Wuhan, China — China's modernization effort is making changes in the country's approach to international currency. The changes began in 1979 with the creation of special currency certificates for foreigners and have led -- almost -- to the establishment of a foreign-currency market.
Normally, in a socialist society, all foreign moneys pass to the government. It is unusual to have foreign exchange on sale. But today, a Chinese corporation can buy currency with the assistance of the Bank of China.
As part of its modernization effort, the government has been offering incentives to workers in industry, to farmers, and to factories. For factories, the incentive was letting them keep part of their exchange earnings -- only about 10 percent -- but nothing was permitted before. The idea is to make factories responsible for their own profits and losses. They are expected to use their 10 percent for any foreign-exchange needs, and what they don't use, they must sell -- at a profit, of course.
For some time, the People's Republic of China has had a quota system for distributing foreign exchange that collected in the government pot. Access to this pot was established by a priority list. Industries with import needs authorized by the state plan had no problem getting exchange.
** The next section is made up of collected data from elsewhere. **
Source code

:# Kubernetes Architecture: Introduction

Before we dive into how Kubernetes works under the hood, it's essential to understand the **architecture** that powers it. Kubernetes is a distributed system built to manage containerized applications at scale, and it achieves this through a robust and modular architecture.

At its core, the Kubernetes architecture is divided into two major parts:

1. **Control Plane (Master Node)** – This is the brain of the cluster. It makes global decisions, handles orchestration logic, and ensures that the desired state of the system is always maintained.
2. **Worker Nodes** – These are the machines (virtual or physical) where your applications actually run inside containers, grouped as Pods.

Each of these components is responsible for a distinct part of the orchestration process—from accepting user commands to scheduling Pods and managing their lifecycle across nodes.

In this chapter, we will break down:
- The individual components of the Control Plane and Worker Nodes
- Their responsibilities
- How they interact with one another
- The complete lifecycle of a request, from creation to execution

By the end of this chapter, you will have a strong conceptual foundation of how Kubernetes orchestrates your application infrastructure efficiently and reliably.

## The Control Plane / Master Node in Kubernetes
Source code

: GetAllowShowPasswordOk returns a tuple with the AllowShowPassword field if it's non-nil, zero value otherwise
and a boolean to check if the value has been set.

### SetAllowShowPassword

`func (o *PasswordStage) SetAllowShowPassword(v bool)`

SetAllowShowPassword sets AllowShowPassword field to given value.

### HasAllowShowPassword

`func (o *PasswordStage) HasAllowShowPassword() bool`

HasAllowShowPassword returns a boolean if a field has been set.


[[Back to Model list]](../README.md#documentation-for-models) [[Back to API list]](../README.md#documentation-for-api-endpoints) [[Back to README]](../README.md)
Others did; they might meet the quota, but nonessentials were low-priority items. The well might run dry before they could lower the bucket.
This quota system still functions. Those high on the list continue to get funds from the government, paying the regular rate of exchange. Now, those farther down the list can make a choice: wait their turn for regular funds, possibly upsetting their production schedule, or buy exchange on the new market, where it will cost a bit more.
When the seller decides to part with a portion of his 10 percent, he sets the price for the deal. The Bank of China acts as broker, finding a buyer and collecting from each party a quarter of a percent fee. The bank does not buy or sell exchange on its own.
There are several restraints on this market: first, the need to come under the quota system; second, the willingness to pay a premium for funds; third, of course, available renminbi (the people's currency, also known as RMB) to convert.
The official domestic exchange rate, beginning in 1981, became 2.8 to the US dollar, rising from 1.5. This was designed to encourage exports and discourage imports, and is what the high-priority importer will pay. On the new market, the price has risen above 3.0, fluctuating according to demand.
This leaves China with three rates: the 2.8, the 3.0 and up, and the rate for tourists and foreign residents eligible to convert renminbi. A American tourist receives 1.63 to his dollar and the foreigner converts at the same rate. Last summer the rate was 1.46. It is better for the person coming in, less desirable if someone is sending dollars out. But then, not everyone can convert money.
These new developments augment changes made in 1979 which introduced foreign-currency certificates. When foreigners convert their money, they receive these certificates. Chinese receiving foreign currency from relatives abroad also get these certificates. They are on a par with RMB, but foreigners, at least, are not expected to use that currency.
Those legally entitled to do so, because they are paid in RMB, may be asked to show a booklet authorizing them to use the people's money. This does not usually happen in ordinary stores and restaurants, but it frequently happens in hotels, major restaurants, stores, and curio shops that tourists frequent.
Theoretically the foreign-exchange certificates are accepted anywhere, but off the beaten tourist path they may not be. Boatwomen in a central Chinese park refused them, asking for "real" money.
On the other hand, people learn rapidly. Young Chinese clustered around the woman sailors trying to explain that this was very good money indeed. It commanded special goodies not available outside the Friendship Stores where foreigners are encouraged to stop.